> [Text provided]

= Beginning of Section =

A frustrating Game 6 loss, but Caps can't dwell on the negative

RALEIGH — By the end of the night the frustration was evident. Three times the Capitals have played at PNC Arena during this Stanley Cup playoffs first-round series and three times they have left the ice stick-smashingly angry. 

Capitals coach Todd Reirden screamed at the officials. Alex Ovechkin earned a game misconduct after a mock wave following a late penalty call. By then the Carolina Hurricanes had already assured there would be one final game in this closer-than-expected series with a 5-2 win. Now both teams face elimination with Game 7 looming Wednesday at Capital One Arena. 

Washington’s anger was understandable. Alex Ovechkin apparently poked home the game-tying goal with 9:26 remaining. But while the Capitals celebrated, referee Kyle Rehman blew his whistle. In his view, Ovechkin had shoved Carolina goalie Petr Mrazek’s pads to force the puck into the net. 

The NHL Situation Room in Toronto upheld that call on the ice after the Capitals tied it. Just 1:24 later, ex-Capitals forward Justin Williams stuck a dagger in the heart of his old team with a deflected goal to give the Hurricanes a 4-2 lead.

"I don't think anyone expected it to be easy,” defenseman Brooks Orpik said. “They played well all series. We were up 2-0 and we were probably fortunate to be up 2-0 and we've been good on home ice and now we have a Game 7 and it is probably good that we have home ice."

There were other issues on Monday. Dmitry Orlov was whistled for embellishment in the second period that denied Washington a power play. Carolina tied the game 2-2 at 1:56 of the second period when referees – in the Capitals’ view – missed an obvious slash by Sebastian Aho on defenseman Jonas Siegenthaler behind the net. His attempted clear was flubbed and Aho found Teuvo Teravainen alone in front for an easy goal.

None of it matters now. The Capitals didn’t play well enough to win anyway, especially in a ragged second period that ominously looked like the 5-0 Hurricanes win in Game 3. Reirden himself admitted that Carolina earned the breaks it got. Goalie Braden Holtby was especially critical of his team for not building on a dominant 6-0 win at home in Game 5 on Saturday. 

“I don’t know. I thought we played pretty well to come out and we just faded,” Holtby said. “I’m not sure why. At this point it doesn’t matter. It’s over with and it’s down to one game.”

= End of Section =

> [What you have to do]
What does the Capitals article say, quoted word for word, starting at "Capitals coach Todd" and ending at "into the net."?

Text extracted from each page

= Beginning of Section =

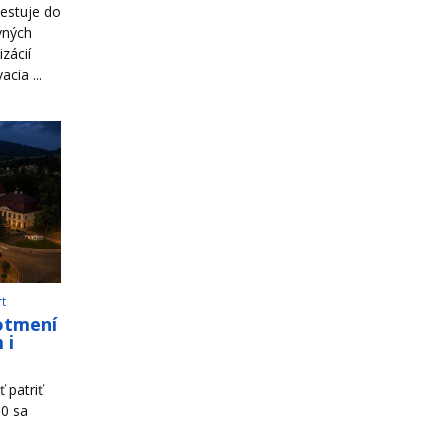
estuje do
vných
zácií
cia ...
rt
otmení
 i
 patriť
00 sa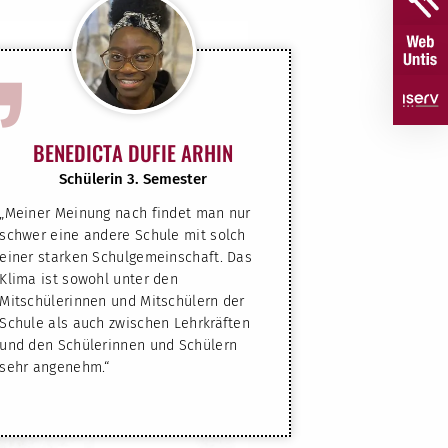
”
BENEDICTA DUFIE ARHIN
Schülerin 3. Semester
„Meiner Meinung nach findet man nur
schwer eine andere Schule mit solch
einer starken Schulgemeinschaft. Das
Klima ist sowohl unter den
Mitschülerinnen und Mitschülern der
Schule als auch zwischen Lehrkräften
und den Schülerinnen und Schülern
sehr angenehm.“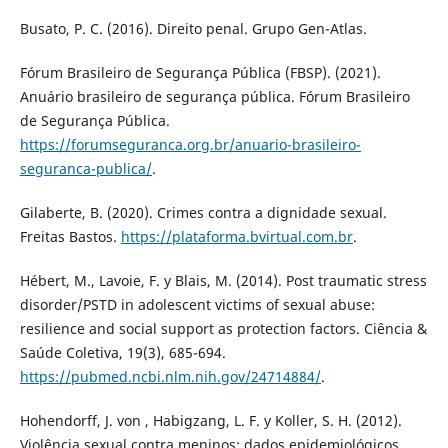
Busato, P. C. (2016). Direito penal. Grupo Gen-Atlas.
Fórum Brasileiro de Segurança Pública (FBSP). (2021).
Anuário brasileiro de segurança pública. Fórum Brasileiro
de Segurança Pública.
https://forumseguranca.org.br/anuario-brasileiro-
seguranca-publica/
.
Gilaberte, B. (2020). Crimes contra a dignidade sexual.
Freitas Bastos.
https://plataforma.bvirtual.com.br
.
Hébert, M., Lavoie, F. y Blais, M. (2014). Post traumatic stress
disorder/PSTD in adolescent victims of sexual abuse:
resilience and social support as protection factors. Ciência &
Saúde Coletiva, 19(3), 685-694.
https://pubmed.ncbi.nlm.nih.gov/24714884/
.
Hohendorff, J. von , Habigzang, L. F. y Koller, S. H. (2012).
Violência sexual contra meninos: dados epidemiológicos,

= End of Section =

> [Task answer]
Capitals coach Todd Reirden screamed at the officials. Alex Ovechkin earned a game misconduct after a mock wave following a late penalty call. By then the Carolina Hurricanes had already assured there would be one final game in this closer-than-expected series with a 5-2 win. Now both teams face elimination with Game 7 looming Wednesday at Capital One Arena. 

Washington’s anger was understandable. Alex Ovechkin apparently poked home the game-tying goal with 9:26 remaining. But while the Capitals celebrated, referee Kyle Rehman blew his whistle. In his view, Ovechkin had shoved Carolina goalie Petr Mrazek’s pads to force the puck into the net.